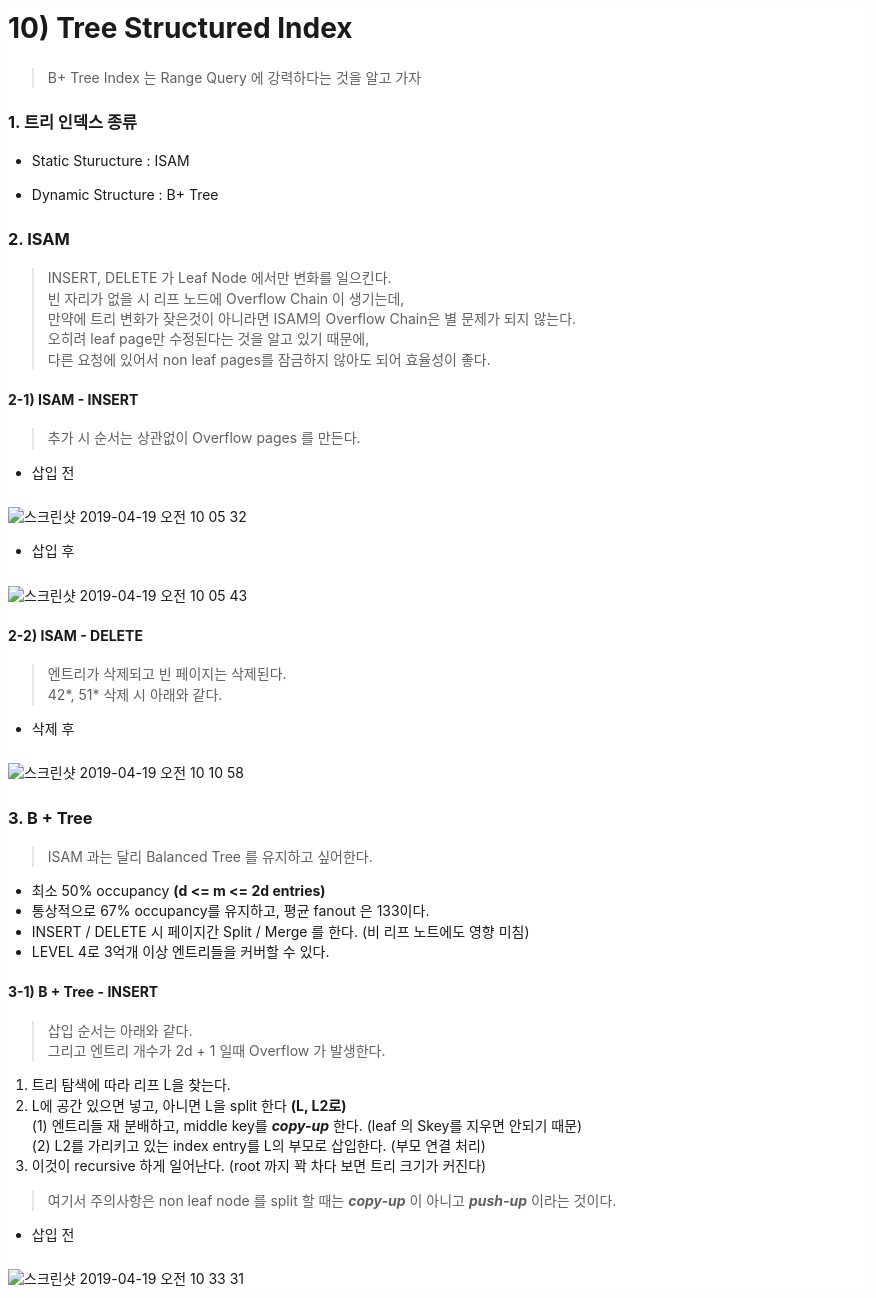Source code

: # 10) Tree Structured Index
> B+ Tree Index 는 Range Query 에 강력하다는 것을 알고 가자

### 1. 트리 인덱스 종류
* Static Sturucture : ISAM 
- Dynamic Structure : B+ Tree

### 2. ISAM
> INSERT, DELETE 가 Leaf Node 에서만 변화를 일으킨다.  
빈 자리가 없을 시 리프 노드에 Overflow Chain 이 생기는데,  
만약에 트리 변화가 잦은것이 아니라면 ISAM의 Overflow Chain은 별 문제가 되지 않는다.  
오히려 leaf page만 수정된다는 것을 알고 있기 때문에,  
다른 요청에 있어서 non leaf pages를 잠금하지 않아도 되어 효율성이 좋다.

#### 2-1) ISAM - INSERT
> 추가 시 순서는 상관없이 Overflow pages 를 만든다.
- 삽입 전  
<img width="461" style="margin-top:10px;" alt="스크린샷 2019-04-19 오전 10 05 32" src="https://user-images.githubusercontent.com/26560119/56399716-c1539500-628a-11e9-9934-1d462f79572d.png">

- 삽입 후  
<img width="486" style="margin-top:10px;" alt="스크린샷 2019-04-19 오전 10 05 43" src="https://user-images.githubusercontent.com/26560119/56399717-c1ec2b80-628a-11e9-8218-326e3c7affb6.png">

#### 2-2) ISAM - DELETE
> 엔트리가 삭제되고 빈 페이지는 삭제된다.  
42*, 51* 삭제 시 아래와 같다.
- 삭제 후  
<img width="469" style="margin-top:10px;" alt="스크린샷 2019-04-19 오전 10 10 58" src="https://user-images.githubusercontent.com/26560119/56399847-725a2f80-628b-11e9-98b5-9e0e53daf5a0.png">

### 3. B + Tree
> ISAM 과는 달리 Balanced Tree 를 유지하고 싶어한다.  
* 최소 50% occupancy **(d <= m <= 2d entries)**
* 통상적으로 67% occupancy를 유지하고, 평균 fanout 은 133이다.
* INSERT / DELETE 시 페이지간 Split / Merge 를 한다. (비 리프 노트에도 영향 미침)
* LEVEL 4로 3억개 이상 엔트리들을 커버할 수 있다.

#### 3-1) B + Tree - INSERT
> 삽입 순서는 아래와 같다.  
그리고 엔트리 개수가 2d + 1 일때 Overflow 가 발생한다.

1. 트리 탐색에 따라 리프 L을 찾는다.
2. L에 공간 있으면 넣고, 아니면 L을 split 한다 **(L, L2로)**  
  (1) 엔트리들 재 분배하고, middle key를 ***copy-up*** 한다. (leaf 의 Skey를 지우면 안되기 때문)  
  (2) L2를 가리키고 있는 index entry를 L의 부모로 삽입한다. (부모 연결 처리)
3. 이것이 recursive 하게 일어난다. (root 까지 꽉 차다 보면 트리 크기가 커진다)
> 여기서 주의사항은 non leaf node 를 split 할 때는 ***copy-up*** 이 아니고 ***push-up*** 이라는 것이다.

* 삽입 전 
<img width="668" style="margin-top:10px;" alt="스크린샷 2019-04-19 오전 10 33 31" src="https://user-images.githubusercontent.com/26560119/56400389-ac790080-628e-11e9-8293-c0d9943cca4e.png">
- - - -
• Brief
Hand over the entries again, exactly as written and without the pictures.

• Solution to this task
Source code

: # 10) Tree Structured Index
> B+ Tree Index 는 Range Query 에 강력하다는 것을 알고 가자

### 1. 트리 인덱스 종류
* Static Sturucture : ISAM 
- Dynamic Structure : B+ Tree

### 2. ISAM
> INSERT, DELETE 가 Leaf Node 에서만 변화를 일으킨다.  
빈 자리가 없을 시 리프 노드에 Overflow Chain 이 생기는데,  
만약에 트리 변화가 잦은것이 아니라면 ISAM의 Overflow Chain은 별 문제가 되지 않는다.  
오히려 leaf page만 수정된다는 것을 알고 있기 때문에,  
다른 요청에 있어서 non leaf pages를 잠금하지 않아도 되어 효율성이 좋다.

#### 2-1) ISAM - INSERT
> 추가 시 순서는 상관없이 Overflow pages 를 만든다.
- 삽입 전  
<img width="461" style="margin-top:10px;" alt="스크린샷 2019-04-19 오전 10 05 32" src="https://user-images.githubusercontent.com/26560119/56399716-c1539500-628a-11e9-9934-1d462f79572d.png">

- 삽입 후  
<img width="486" style="margin-top:10px;" alt="스크린샷 2019-04-19 오전 10 05 43" src="https://user-images.githubusercontent.com/26560119/56399717-c1ec2b80-628a-11e9-8218-326e3c7affb6.png">

#### 2-2) ISAM - DELETE
> 엔트리가 삭제되고 빈 페이지는 삭제된다.  
42*, 51* 삭제 시 아래와 같다.
- 삭제 후  
<img width="469" style="margin-top:10px;" alt="스크린샷 2019-04-19 오전 10 10 58" src="https://user-images.githubusercontent.com/26560119/56399847-725a2f80-628b-11e9-98b5-9e0e53daf5a0.png">

### 3. B + Tree
> ISAM 과는 달리 Balanced Tree 를 유지하고 싶어한다.  
* 최소 50% occupancy **(d <= m <= 2d entries)**
* 통상적으로 67% occupancy를 유지하고, 평균 fanout 은 133이다.
* INSERT / DELETE 시 페이지간 Split / Merge 를 한다. (비 리프 노트에도 영향 미침)
* LEVEL 4로 3억개 이상 엔트리들을 커버할 수 있다.

#### 3-1) B + Tree - INSERT
> 삽입 순서는 아래와 같다.  
그리고 엔트리 개수가 2d + 1 일때 Overflow 가 발생한다.

1. 트리 탐색에 따라 리프 L을 찾는다.
2. L에 공간 있으면 넣고, 아니면 L을 split 한다 **(L, L2로)**  
  (1) 엔트리들 재 분배하고, middle key를 ***copy-up*** 한다. (leaf 의 Skey를 지우면 안되기 때문)  
  (2) L2를 가리키고 있는 index entry를 L의 부모로 삽입한다. (부모 연결 처리)
3. 이것이 recursive 하게 일어난다. (root 까지 꽉 차다 보면 트리 크기가 커진다)
> 여기서 주의사항은 non leaf node 를 split 할 때는 ***copy-up*** 이 아니고 ***push-up*** 이라는 것이다.

* 삽입 전 
<img width="668" style="margin-top:10px;" alt="스크린샷 2019-04-19 오전 10 33 31" src="https://user-images.githubusercontent.com/26560119/56400389-ac790080-628e-11e9-8293-c0d9943cca4e.png">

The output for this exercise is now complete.